Review Summary: A wonderfully crafted album, made by one of industrial's legends.
I hold a special amount of adulation for cEvin Key, as the guy is responsible for some of the greatest industrial albums ever made. Admittedly, I’d never listened to any of his works outside of Skinny Puppy up until now, but it’s hard to argue with the fact he’s played a very prominent role in the genre’s forty-some-year development. And honestly, I didn’t really know what to expect from Resonance
going into it, but I can wholeheartedly say it’s an impressive project to say the least. It’s a sprawling, beautifully produced album that plays more like an abstract soundtrack than an outright conventional record. It’s an LP filled with gorgeous synthetic vistas – a brace of industrialised thickets flowing freely in a vibrantly coloured meadow. In short, it’s a juxtaposition of nature-meets-machinery in the most engaging way possible. “Thirteen” opens in an odd fashion, as it presents a comical linchpin melody that sounds like the theme tune to a satirical spy movie, eliciting a “what the hell am I actually listening to?”

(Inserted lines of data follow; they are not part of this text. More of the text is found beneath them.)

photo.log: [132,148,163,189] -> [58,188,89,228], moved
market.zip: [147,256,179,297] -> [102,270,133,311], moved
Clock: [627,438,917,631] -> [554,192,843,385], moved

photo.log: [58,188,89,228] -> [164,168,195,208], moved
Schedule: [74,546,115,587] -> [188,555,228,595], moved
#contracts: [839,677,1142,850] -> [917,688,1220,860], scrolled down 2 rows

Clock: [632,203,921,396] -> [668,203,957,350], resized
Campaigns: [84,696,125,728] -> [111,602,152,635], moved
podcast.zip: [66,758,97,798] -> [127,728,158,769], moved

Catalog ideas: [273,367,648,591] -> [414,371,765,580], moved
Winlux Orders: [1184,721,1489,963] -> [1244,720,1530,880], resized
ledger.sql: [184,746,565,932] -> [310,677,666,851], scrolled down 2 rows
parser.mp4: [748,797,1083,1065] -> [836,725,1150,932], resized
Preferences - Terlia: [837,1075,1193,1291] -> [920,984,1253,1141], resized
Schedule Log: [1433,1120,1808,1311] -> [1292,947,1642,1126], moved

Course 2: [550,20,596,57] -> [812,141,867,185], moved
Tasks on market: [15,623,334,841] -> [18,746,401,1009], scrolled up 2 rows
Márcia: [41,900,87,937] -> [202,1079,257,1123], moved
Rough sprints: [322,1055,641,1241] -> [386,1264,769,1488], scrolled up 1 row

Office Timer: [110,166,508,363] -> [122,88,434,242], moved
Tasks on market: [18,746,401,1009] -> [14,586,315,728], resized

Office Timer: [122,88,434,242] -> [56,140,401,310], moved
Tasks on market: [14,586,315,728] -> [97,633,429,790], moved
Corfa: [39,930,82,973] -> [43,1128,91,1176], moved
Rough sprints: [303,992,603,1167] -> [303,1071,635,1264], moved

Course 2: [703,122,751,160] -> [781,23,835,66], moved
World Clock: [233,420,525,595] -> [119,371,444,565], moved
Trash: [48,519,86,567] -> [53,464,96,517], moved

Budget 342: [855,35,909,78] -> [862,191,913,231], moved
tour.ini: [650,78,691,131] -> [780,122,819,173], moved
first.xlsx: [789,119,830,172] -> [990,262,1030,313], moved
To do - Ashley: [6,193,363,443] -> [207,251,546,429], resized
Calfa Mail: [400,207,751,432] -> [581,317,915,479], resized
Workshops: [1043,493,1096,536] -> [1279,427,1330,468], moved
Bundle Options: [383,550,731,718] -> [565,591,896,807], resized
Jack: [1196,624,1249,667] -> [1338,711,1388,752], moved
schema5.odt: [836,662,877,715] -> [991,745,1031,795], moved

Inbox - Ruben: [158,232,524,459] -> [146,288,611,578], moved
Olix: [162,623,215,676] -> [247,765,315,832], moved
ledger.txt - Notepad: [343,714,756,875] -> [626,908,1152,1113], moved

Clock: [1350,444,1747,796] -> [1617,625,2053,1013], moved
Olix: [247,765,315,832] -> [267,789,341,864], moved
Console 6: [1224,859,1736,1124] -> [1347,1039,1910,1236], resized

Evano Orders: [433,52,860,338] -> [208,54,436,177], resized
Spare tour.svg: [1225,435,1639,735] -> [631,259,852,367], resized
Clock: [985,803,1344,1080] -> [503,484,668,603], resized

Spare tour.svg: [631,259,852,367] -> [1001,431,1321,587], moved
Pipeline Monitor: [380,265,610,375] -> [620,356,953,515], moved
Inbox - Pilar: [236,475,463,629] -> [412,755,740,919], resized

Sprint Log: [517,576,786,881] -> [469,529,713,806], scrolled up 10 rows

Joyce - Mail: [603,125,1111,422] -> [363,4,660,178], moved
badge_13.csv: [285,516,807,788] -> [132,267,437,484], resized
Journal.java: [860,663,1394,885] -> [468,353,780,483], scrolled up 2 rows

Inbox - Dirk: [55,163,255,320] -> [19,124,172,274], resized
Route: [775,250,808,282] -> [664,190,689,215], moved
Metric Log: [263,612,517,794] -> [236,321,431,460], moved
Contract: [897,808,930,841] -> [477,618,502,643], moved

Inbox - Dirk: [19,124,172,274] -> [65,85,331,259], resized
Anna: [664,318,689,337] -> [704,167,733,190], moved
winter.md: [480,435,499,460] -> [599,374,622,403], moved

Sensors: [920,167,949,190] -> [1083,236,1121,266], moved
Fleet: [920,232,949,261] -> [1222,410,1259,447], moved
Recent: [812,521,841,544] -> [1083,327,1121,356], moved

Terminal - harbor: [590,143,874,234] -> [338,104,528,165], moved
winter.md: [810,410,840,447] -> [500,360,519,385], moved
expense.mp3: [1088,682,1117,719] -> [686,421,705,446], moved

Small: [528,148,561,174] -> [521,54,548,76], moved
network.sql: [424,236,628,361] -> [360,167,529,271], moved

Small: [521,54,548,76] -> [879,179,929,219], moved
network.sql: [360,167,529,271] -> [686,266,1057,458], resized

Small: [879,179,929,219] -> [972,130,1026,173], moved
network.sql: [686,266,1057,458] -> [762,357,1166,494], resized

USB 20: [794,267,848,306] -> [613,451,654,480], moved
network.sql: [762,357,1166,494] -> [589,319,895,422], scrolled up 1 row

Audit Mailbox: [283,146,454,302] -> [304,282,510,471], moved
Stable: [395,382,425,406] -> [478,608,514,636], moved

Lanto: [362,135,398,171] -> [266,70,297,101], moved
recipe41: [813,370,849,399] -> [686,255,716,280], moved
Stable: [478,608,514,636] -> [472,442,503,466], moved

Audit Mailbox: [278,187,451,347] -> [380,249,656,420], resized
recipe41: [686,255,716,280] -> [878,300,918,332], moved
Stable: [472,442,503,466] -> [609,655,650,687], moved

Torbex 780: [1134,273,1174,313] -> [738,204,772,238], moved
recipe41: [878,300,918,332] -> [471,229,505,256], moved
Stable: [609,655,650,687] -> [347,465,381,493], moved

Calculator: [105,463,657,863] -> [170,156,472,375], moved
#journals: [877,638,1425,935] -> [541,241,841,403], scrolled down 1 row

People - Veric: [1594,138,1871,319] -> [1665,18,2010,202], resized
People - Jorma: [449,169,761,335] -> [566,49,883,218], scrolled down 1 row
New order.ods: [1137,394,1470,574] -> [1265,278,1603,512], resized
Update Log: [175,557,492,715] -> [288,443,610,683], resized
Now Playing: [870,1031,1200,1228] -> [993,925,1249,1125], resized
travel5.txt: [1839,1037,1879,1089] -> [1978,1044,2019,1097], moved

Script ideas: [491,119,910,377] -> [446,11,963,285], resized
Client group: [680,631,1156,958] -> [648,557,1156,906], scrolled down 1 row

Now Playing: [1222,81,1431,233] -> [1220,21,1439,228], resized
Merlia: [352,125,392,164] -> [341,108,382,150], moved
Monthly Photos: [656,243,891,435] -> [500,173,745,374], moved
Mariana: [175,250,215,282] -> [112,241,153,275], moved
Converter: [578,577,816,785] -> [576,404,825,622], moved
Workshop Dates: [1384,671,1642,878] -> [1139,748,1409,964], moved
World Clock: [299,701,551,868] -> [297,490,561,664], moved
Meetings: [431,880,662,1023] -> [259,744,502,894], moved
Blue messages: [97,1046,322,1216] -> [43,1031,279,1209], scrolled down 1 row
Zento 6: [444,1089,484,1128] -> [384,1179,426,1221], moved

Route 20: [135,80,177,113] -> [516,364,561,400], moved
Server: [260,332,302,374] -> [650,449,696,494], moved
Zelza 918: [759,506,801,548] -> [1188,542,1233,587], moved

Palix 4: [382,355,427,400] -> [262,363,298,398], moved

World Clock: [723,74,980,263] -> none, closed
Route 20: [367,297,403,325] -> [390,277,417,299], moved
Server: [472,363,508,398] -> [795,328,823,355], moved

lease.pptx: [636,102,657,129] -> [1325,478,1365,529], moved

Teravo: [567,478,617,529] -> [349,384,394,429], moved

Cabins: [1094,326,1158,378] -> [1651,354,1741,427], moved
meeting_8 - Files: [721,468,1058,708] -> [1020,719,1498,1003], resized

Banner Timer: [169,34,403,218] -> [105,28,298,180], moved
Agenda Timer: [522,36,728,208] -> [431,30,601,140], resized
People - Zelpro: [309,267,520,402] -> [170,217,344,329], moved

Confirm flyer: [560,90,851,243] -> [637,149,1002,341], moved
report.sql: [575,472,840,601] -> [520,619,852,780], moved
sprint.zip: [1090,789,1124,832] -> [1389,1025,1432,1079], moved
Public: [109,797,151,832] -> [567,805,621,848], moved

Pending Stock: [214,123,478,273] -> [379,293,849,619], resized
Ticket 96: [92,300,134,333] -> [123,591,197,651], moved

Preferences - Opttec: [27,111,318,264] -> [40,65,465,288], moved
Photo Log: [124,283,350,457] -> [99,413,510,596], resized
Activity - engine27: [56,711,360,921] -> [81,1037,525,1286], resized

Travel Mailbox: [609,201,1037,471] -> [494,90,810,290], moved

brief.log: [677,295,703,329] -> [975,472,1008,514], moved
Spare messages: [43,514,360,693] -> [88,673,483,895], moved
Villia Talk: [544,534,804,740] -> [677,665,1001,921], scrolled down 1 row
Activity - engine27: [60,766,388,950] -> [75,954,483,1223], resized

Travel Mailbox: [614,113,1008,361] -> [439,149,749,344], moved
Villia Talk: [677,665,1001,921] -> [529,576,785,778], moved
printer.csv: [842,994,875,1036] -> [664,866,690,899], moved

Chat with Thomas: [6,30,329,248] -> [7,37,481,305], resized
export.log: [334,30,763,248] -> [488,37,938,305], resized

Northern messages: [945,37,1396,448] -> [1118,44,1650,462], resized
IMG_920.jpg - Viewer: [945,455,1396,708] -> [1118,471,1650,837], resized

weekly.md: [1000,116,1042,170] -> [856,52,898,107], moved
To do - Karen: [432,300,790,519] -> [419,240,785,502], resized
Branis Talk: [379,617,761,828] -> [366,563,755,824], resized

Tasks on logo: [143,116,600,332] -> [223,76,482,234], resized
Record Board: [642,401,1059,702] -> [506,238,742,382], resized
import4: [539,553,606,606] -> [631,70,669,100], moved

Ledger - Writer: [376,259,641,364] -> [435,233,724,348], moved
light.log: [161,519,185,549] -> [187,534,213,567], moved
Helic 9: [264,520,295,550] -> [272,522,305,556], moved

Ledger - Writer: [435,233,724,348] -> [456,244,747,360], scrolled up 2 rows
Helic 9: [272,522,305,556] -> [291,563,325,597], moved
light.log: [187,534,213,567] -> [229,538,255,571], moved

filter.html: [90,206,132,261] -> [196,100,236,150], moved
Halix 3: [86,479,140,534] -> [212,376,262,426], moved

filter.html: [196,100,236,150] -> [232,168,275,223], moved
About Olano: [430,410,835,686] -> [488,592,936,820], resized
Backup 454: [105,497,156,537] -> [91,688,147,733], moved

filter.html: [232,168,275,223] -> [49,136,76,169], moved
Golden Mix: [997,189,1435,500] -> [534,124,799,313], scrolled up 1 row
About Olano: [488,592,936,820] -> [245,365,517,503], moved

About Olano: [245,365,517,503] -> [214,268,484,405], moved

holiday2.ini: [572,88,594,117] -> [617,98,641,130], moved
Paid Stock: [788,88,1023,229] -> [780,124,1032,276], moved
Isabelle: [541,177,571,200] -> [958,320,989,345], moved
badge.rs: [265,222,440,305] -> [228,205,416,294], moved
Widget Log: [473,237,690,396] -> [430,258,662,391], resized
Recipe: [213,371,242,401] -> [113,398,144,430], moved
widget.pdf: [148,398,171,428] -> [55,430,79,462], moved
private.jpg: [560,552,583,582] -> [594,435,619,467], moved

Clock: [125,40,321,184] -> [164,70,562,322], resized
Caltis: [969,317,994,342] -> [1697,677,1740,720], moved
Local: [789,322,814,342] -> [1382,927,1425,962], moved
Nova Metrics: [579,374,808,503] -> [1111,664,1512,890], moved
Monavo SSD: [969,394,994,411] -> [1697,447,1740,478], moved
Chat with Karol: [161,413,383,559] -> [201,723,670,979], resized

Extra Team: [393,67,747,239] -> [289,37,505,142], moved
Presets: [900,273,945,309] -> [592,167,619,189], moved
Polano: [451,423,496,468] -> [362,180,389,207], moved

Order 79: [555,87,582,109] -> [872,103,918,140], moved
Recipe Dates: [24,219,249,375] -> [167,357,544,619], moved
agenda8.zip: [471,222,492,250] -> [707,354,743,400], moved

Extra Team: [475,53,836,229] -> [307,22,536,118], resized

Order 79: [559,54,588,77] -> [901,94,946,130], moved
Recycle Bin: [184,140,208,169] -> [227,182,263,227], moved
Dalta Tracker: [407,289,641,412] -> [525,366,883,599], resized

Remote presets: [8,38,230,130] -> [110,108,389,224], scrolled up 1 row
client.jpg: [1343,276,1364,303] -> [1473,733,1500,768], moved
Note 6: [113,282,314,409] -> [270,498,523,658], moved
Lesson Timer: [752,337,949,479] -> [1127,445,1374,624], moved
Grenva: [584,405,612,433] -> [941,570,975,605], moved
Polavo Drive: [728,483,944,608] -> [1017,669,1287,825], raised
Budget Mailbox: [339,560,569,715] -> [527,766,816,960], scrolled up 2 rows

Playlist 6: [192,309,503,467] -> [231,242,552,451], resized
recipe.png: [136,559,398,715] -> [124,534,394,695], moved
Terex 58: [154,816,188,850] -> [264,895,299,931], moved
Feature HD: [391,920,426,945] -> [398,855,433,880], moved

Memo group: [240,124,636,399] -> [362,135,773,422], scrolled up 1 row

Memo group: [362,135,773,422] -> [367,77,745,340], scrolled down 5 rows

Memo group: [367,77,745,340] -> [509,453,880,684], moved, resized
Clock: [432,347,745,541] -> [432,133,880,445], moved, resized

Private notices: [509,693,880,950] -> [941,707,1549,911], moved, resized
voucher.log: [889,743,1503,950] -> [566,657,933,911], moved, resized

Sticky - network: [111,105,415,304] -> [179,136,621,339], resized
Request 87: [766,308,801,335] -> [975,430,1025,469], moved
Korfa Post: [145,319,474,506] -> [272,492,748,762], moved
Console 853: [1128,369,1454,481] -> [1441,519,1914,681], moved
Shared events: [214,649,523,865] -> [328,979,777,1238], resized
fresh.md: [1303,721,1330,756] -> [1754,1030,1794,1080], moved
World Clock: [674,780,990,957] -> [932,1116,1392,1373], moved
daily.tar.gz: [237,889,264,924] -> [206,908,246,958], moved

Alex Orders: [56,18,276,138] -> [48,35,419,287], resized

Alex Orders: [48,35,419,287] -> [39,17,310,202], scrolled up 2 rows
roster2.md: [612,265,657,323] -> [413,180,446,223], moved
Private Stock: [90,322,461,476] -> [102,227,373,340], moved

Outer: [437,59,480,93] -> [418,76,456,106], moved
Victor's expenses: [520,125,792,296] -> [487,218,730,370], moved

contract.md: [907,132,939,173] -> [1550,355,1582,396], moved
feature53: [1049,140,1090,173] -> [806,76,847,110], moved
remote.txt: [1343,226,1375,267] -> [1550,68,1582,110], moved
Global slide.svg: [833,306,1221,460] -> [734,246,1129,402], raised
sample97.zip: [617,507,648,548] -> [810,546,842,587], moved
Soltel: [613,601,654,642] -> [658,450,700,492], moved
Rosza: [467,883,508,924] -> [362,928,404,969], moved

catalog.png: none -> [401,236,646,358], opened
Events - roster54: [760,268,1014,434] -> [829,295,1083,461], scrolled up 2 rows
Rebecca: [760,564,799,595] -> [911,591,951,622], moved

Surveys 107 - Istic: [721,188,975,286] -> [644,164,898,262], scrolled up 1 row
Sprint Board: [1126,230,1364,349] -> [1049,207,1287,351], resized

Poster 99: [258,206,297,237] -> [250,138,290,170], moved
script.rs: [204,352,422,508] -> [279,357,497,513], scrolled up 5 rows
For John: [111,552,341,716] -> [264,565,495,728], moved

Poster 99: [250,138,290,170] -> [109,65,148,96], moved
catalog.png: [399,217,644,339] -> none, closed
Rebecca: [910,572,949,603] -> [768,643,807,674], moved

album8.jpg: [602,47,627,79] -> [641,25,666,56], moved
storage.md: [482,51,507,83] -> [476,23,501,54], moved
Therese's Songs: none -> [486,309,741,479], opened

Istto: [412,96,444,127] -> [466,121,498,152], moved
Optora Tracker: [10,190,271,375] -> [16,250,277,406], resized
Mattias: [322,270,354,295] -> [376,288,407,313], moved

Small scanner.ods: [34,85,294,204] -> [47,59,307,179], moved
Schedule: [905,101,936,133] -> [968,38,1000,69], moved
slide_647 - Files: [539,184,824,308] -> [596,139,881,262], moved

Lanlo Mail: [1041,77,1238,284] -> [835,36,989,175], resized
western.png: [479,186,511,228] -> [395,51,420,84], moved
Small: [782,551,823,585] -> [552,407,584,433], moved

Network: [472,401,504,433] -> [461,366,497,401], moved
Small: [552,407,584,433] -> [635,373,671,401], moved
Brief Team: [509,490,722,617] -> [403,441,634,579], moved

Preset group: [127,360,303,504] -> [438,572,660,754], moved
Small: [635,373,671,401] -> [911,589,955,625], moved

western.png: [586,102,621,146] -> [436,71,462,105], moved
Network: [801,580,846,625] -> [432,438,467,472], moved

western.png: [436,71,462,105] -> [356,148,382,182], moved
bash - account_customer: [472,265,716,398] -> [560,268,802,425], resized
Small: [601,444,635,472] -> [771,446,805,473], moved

moment from me, but as the track progressed the more intricate and interesting the instrumental became. It’s a testament to Key’s knowledge and skills as a composer at this point. That silly, sashaying melody quickly became blanketed in a myriad of layers: countermelodies and magnificent, washy synths enveloping the track to make it a greater sum of its parts. If nothing else, the song stands to bolster just how good the production is on this thing going forward.
However, the biggest surprise to come from Resonance
was its uplifting and placid disposition. To me, I associate Key with uncompromising clinical misery, but on here there’s a consistent optimism present – even while you’re sat listening to “Anger is an Acid” lament, there’s an ethereal, grandiose happiness to its sadness. This is, of course, knocked out of the park by IAMX’s excellent vocal take which really drives the song’s tone home. Which, while we’re on the topic, now is probably a good time to mention that Resonance
is chockful of respectable names in the industrial-EDM game. All these guests solidify the LP’s heterogeneous quality, which in turn ramps up the engagement tremendously. It’s a good job too, because this thing runs at just under an hour and thankfully, it doesn’t feel as such. Suffice to say, each guest brings their own individuality to the tracks, leaving a distinct mark on their section of the album while Key ensures everything melds together seamlessly. It’s hard to really pick fault with what the album tries to do in all honesty. I got a Solar Fields kind of vibe from how the album handles its tranquil aesthetics, but there’s enough of cEvin’s signature style imprinted on here to make it sound very much like its own thing.
I guess for the type of album it is, Resonance
will be something you’ll need to be in the mood for, due to its approach in style and length. However, the aim and execution of Resonance
is second to none. According to Key, this is a very internalised and personal project, and the music certainly emits that kind of isolated, self-reflecting vibe. If you’re still in need of more excuses to check this out, just listening to an electronic wizard like cEvin Key – as he takes you down a very vivid, excellently produced journey with a boatload of talented and charismatic guests – should be ample reason enough. One thing is for sure: we’re off to a great start for music in 2021.